## WORK TASK
From the first line to the last, reproduce the data exactly.

## RECORDED INFORMATION
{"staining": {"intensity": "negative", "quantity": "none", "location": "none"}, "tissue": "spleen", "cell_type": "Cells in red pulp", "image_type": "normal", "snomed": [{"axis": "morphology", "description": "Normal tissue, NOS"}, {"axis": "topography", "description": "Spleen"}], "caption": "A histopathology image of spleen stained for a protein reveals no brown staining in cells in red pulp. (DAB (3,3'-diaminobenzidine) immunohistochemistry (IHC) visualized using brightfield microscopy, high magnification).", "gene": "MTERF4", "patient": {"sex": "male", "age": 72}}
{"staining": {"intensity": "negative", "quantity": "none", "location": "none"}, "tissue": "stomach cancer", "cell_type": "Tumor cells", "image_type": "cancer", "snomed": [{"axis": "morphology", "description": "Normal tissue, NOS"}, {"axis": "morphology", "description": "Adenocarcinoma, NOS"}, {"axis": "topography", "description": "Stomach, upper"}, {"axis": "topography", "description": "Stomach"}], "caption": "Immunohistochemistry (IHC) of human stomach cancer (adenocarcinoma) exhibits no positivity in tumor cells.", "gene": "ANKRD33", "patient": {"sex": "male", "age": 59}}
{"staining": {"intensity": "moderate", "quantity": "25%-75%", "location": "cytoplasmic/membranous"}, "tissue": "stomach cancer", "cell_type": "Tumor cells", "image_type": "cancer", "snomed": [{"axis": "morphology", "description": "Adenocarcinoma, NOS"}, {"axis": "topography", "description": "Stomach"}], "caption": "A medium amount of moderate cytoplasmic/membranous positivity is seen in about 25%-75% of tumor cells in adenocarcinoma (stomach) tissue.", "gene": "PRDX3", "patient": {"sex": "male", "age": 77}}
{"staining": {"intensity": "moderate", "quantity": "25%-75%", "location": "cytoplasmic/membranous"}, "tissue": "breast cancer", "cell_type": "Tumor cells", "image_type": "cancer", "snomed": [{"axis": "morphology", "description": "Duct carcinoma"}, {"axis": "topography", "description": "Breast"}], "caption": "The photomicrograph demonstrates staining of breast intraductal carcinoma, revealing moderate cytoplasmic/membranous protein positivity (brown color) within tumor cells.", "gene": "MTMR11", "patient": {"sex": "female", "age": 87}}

## RESULT OF THIS TASK
{"staining": {"intensity": "negative", "quantity": "none", "location": "none"}, "tissue": "spleen", "cell_type": "Cells in red pulp", "image_type": "normal", "snomed": [{"axis": "morphology", "description": "Normal tissue, NOS"}, {"axis": "topography", "description": "Spleen"}], "caption": "A histopathology image of spleen stained for a protein reveals no brown staining in cells in red pulp. (DAB (3,3'-diaminobenzidine) immunohistochemistry (IHC) visualized using brightfield microscopy, high magnification).", "gene": "MTERF4", "patient": {"sex": "male", "age": 72}}
{"staining": {"intensity": "negative", "quantity": "none", "location": "none"}, "tissue": "stomach cancer", "cell_type": "Tumor cells", "image_type": "cancer", "snomed": [{"axis": "morphology", "description": "Normal tissue, NOS"}, {"axis": "morphology", "description": "Adenocarcinoma, NOS"}, {"axis": "topography", "description": "Stomach, upper"}, {"axis": "topography", "description": "Stomach"}], "caption": "Immunohistochemistry (IHC) of human stomach cancer (adenocarcinoma) exhibits no positivity in tumor cells.", "gene": "ANKRD33", "patient": {"sex": "male", "age": 59}}
{"staining": {"intensity": "moderate", "quantity": "25%-75%", "location": "cytoplasmic/membranous"}, "tissue": "stomach cancer", "cell_type": "Tumor cells", "image_type": "cancer", "snomed": [{"axis": "morphology", "description": "Adenocarcinoma, NOS"}, {"axis": "topography", "description": "Stomach"}], "caption": "A medium amount of moderate cytoplasmic/membranous positivity is seen in about 25%-75% of tumor cells in adenocarcinoma (stomach) tissue.", "gene": "PRDX3", "patient": {"sex": "male", "age": 77}}
{"staining": {"intensity": "moderate", "quantity": "25%-75%", "location": "cytoplasmic/membranous"}, "tissue": "breast cancer", "cell_type": "Tumor cells", "image_type": "cancer", "snomed": [{"axis": "morphology", "description": "Duct carcinoma"}, {"axis": "topography", "description": "Breast"}], "caption": "The photomicrograph demonstrates staining of breast intraductal carcinoma, revealing moderate cytoplasmic/membranous protein positivity (brown color) within tumor cells.", "gene": "MTMR11", "patient": {"sex": "female", "age": 87}}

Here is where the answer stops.